An American Fourth of July in London
Monday, 6 July 2009
The Fourth of July is great. Really great. It's a Great American Holiday (tm). It is a celebration of strongly-worded letters and moral imperative. It commemorates an allegory of democracy, when a brave band of thinkers created a truly republican government that represents the interests of all the people, and Stood Up For What They Believed In in the face of a big hefty global empire. It is about smashing through the steel ceiling of economic oppression and giving white guys everywhere the freedom to make their own futures. (That said, many of the white guys were, for the time, fairly excited about equal rights for everybody, including ladies and non-white people [except for the non-white people who were already there], but theoretically they were in favor of universal civil rights. Mostly.)

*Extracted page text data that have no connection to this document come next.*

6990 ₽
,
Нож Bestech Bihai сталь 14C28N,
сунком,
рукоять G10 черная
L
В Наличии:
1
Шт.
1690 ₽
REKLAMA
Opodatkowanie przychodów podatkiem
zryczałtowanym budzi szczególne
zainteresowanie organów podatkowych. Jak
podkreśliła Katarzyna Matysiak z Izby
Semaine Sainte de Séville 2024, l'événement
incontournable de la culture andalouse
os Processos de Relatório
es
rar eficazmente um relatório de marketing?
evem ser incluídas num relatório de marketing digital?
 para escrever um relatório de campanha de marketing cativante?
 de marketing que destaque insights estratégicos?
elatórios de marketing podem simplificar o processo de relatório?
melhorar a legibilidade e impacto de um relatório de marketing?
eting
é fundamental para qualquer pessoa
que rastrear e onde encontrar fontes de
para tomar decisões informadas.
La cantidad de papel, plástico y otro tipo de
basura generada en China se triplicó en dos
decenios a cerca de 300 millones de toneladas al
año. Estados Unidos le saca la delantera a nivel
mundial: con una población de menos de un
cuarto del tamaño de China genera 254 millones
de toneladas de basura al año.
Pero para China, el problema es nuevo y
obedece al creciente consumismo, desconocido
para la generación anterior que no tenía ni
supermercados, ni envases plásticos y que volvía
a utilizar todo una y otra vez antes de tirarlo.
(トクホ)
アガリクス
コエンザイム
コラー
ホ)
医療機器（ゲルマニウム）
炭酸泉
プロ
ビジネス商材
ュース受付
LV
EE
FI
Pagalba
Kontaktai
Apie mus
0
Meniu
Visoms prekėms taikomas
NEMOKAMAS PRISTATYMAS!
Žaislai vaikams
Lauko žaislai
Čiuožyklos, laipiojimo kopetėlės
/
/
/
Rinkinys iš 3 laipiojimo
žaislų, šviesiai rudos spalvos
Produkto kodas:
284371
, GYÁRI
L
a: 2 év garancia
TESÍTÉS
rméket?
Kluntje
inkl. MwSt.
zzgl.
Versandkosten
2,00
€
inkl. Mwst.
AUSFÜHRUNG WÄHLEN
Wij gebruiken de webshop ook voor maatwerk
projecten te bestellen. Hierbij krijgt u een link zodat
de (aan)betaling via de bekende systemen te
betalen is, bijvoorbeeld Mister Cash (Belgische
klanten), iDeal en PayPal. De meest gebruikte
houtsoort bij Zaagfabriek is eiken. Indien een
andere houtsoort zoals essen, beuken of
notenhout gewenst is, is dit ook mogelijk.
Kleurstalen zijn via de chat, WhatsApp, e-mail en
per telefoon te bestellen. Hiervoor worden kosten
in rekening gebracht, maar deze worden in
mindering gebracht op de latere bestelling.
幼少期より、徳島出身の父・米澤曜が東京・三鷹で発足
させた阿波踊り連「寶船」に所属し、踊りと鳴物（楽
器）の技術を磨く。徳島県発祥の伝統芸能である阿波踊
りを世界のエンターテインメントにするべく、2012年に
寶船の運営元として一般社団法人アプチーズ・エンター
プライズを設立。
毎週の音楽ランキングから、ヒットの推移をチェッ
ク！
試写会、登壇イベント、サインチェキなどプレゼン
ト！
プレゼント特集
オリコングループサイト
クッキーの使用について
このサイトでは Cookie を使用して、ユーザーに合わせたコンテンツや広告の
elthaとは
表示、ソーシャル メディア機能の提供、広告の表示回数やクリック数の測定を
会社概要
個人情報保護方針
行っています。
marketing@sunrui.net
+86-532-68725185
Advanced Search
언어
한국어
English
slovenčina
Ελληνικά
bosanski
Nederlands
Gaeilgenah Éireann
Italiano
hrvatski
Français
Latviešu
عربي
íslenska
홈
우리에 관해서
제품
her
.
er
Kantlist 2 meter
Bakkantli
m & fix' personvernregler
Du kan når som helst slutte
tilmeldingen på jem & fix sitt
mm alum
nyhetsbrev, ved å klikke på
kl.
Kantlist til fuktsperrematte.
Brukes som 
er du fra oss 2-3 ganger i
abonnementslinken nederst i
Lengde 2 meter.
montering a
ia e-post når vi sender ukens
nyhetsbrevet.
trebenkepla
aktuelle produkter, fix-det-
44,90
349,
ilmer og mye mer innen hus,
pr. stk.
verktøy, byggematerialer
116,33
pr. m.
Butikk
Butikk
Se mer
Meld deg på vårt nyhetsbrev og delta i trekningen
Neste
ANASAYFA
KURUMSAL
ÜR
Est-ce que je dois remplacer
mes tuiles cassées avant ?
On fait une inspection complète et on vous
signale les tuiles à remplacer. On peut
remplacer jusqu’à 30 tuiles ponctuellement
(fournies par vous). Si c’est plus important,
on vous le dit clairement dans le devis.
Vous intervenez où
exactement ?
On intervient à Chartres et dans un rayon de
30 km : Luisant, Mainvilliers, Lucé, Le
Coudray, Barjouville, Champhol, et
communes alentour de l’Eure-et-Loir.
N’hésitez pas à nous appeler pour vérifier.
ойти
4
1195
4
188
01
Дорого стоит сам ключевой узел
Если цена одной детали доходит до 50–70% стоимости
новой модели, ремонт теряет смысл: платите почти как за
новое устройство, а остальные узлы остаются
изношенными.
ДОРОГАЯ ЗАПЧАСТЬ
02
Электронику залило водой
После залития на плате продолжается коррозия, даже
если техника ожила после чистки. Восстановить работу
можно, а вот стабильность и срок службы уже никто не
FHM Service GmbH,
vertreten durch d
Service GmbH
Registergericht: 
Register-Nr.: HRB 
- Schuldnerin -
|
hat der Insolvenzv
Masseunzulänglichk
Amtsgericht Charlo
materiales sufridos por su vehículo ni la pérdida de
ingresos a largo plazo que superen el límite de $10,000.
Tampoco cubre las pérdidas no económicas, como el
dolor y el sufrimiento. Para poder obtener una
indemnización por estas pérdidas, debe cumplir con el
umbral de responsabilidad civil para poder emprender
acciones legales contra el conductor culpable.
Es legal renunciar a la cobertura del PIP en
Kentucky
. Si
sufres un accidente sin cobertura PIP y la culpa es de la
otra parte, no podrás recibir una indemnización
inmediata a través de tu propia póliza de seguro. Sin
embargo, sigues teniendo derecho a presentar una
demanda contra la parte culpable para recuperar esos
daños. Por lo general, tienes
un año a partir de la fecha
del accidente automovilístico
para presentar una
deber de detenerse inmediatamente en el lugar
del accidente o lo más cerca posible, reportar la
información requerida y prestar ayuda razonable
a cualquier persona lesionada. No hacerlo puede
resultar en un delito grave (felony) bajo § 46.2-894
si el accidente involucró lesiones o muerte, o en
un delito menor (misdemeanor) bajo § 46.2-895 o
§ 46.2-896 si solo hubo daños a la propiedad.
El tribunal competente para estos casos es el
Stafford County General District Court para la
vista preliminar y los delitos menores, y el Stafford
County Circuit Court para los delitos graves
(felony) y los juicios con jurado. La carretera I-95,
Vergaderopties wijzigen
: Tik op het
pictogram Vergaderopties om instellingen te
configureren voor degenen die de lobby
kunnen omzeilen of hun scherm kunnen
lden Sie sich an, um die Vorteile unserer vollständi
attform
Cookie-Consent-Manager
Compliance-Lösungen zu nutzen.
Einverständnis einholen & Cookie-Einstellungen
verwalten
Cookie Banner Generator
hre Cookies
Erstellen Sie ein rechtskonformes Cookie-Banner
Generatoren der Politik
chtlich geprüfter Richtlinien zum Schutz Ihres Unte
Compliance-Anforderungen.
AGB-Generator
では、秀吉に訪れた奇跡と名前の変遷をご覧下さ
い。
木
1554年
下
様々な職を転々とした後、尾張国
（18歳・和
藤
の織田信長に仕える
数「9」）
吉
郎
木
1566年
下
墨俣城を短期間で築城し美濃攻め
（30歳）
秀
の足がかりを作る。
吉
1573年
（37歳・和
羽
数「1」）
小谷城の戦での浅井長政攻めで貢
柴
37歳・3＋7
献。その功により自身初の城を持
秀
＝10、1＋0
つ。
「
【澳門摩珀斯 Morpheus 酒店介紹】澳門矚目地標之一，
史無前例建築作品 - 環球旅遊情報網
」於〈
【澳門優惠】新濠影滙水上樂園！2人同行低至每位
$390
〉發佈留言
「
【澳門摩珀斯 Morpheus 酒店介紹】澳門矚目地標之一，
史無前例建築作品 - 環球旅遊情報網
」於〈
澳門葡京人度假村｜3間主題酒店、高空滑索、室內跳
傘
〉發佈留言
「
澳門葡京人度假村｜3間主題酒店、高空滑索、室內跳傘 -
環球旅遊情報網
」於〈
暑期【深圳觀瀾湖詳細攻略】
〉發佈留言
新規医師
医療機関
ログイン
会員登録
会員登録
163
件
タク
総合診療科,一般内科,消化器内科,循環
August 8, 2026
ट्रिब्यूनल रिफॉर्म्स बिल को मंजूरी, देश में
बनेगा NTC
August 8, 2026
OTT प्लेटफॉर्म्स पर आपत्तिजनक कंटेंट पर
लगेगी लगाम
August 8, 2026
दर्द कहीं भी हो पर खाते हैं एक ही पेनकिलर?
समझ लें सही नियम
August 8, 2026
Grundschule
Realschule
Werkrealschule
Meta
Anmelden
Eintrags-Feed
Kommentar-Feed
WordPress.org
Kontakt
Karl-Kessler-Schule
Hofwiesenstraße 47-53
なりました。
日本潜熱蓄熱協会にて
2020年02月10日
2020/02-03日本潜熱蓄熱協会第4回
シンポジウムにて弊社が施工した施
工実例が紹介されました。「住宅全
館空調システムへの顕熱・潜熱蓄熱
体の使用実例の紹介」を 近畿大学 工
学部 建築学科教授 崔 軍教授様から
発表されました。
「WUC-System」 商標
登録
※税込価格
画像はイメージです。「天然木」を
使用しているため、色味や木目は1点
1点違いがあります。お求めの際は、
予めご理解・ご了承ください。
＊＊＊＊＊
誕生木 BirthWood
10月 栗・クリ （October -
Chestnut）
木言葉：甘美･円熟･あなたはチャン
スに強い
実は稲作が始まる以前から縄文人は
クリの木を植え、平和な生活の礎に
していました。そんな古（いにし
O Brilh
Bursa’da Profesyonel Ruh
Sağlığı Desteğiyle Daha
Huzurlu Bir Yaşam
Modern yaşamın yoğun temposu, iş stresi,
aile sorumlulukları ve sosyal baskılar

So that's good! But there's a problem with the allegory, and that is that it's the national myth and it needs a bad guy. To prove how free, equal and good the United States is, the myth has to set up another country as the antithetical Bad Guys, to represent tyranny, oppression, and general dickishness. In the American founding myth, that's the Brits. And that's awkward.
That black-and-white allegorical underpinning of the holiday is why there is only one way to describe the tone of the citywide American barbecue I attended in Battersea Park: sheepish.
As I walked through the west gate, a couple was looking over their shoulders as they read the map, as if a south London mob were about to turn up and yell at them for generalizing about their ancestors.
Picnickers at tables were hunched over, elbows tucked in to protect their internal organs. Rather than spread out by the lake, attendees clustered under the trees, seeking shelter and protection from the changing, threatening sky.
We knew the Independence Myth about the Big Bad Briton wasn't true, and we knew they knew we knew.
That's the problem with making other people the supervillains in your mythology: you have to actually deal with them the next morning, and the morning after that, and the morning after that, because of globalization, and how it turns out there really isn't such a thing as a nation of Bad People.*
If, however, we refit the national myth so it focuses on Bad Ideas (economic interests trumping humanist ones, disinterested or oppressive governments) versus Good Ideas (equality, voting, strongly-worded letters), not only do we stop vilifying perfectly nice other nations, but we are better equipped to stop ourselves when we are in danger of committing Bad Ideas.
For example!
(there was in fact a nice big picnic, as I said)
Good Idea: Barbecue
Great Idea: These shoes
Those are my good-luck Patriot Shoes. I wore them on election night with a Michelle Obama-style Carolina blue sheath dress, and look what happened! Freedom happened, y'all.
Happy Good Idea Day.
*There can still be groups of ideologically-linked bad people, of course. Like Al-Qaeda, and Duke fans.